→ **What to work on**
Wherever "FFPE" occurs in the entries, copy the line that holds it.

START Data in this exercise

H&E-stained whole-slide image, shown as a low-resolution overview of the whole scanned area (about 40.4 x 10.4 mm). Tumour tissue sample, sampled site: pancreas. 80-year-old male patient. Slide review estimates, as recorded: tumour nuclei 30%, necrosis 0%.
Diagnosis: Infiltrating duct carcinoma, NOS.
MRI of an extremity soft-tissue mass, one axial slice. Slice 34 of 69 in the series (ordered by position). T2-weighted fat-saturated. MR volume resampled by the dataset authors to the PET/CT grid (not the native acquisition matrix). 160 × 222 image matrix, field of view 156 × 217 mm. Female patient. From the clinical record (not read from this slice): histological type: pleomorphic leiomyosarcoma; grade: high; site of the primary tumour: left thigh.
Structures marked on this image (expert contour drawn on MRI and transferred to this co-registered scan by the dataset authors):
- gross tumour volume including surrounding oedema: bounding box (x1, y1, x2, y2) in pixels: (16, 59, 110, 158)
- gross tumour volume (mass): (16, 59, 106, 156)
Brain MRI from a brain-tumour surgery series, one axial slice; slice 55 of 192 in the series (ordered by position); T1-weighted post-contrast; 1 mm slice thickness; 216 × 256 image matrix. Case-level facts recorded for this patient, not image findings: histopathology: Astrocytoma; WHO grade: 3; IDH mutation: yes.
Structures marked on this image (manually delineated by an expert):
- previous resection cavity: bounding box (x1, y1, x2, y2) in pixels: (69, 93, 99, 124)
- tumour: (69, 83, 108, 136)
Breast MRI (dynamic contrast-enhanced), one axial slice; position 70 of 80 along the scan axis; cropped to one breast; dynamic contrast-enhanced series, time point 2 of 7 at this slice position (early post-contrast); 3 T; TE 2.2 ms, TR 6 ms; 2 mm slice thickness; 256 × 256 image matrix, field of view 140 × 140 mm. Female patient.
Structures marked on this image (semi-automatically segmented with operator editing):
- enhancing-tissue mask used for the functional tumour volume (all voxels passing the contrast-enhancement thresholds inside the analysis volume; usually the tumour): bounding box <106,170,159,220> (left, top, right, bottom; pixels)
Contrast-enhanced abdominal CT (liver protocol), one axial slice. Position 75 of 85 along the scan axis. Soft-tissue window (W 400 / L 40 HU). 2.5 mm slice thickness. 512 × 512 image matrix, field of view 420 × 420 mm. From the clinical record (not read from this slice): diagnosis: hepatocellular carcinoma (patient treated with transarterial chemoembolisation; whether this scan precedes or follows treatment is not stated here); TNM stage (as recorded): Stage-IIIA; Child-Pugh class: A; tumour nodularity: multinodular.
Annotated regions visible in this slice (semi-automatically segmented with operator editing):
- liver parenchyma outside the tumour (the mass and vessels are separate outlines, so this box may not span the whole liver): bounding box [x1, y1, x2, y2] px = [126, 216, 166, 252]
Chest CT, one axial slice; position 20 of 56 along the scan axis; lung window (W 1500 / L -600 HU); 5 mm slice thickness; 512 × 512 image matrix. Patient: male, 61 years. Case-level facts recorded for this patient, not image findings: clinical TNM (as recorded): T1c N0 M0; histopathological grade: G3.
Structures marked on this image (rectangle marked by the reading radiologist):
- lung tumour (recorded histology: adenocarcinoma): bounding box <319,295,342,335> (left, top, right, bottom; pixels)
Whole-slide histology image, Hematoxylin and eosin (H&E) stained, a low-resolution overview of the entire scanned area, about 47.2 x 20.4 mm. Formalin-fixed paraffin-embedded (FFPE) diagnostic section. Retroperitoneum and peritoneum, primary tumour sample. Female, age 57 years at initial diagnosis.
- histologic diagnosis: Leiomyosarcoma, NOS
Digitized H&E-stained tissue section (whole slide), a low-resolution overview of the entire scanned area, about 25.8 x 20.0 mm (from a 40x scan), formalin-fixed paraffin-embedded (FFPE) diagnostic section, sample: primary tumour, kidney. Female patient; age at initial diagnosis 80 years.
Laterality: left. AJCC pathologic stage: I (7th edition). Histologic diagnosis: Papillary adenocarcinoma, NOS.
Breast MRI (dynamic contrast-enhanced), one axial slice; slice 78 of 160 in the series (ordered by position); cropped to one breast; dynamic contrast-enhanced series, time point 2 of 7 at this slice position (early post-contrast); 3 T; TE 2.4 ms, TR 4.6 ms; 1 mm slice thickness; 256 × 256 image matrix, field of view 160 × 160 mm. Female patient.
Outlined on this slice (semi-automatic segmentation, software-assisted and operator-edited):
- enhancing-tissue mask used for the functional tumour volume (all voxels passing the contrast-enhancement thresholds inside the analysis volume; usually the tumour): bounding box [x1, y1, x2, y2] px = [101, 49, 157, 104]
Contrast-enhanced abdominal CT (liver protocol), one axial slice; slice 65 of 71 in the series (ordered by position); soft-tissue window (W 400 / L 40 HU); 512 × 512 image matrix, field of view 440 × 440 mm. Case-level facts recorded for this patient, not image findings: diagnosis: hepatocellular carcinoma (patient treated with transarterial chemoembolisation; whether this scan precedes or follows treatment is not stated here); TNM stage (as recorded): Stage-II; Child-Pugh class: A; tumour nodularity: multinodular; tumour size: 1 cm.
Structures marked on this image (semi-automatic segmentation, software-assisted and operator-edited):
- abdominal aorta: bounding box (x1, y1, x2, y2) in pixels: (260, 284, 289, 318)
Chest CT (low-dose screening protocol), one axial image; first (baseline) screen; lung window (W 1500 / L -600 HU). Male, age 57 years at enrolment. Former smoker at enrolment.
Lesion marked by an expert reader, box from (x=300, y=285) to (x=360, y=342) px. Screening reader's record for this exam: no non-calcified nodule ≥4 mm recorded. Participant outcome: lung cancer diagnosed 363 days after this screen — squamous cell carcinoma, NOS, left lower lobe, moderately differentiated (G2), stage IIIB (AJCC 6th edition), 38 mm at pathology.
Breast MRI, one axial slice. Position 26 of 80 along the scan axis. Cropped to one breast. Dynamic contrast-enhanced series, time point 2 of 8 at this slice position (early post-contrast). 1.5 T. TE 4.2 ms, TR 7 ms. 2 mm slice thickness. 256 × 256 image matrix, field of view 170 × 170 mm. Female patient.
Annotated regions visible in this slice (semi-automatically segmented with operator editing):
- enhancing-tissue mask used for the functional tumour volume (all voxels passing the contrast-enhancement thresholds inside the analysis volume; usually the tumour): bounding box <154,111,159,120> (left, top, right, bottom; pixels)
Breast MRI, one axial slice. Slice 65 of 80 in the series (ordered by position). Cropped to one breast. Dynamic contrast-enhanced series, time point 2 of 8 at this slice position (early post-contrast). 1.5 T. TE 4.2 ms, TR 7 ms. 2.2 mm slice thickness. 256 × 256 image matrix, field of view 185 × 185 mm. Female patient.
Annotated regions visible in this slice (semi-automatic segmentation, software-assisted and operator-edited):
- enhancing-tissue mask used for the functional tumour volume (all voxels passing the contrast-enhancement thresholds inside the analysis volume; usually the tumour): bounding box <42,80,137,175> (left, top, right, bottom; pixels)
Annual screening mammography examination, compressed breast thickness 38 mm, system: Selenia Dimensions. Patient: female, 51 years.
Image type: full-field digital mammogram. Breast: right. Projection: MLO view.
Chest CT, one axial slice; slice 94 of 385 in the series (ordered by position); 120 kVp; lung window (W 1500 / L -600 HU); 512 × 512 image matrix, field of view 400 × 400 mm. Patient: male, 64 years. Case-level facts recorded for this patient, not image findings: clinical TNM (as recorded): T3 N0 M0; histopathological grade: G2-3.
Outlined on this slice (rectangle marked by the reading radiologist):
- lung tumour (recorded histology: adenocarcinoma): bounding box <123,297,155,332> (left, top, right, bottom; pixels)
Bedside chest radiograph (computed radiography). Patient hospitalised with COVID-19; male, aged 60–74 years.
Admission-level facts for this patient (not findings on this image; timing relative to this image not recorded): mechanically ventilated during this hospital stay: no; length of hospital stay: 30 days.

END Data in this exercise

→ **Task result**
Whole-slide histology image, Hematoxylin and eosin (H&E) stained, a low-resolution overview of the entire scanned area, about 47.2 x 20.4 mm. Formalin-fixed paraffin-embedded (FFPE) diagnostic section. Retroperitoneum and peritoneum, primary tumour sample. Female, age 57 years at initial diagnosis.
Digitized H&E-stained tissue section (whole slide), a low-resolution overview of the entire scanned area, about 25.8 x 20.0 mm (from a 40x scan), formalin-fixed paraffin-embedded (FFPE) diagnostic section, sample: primary tumour, kidney. Female patient; age at initial diagnosis 80 years.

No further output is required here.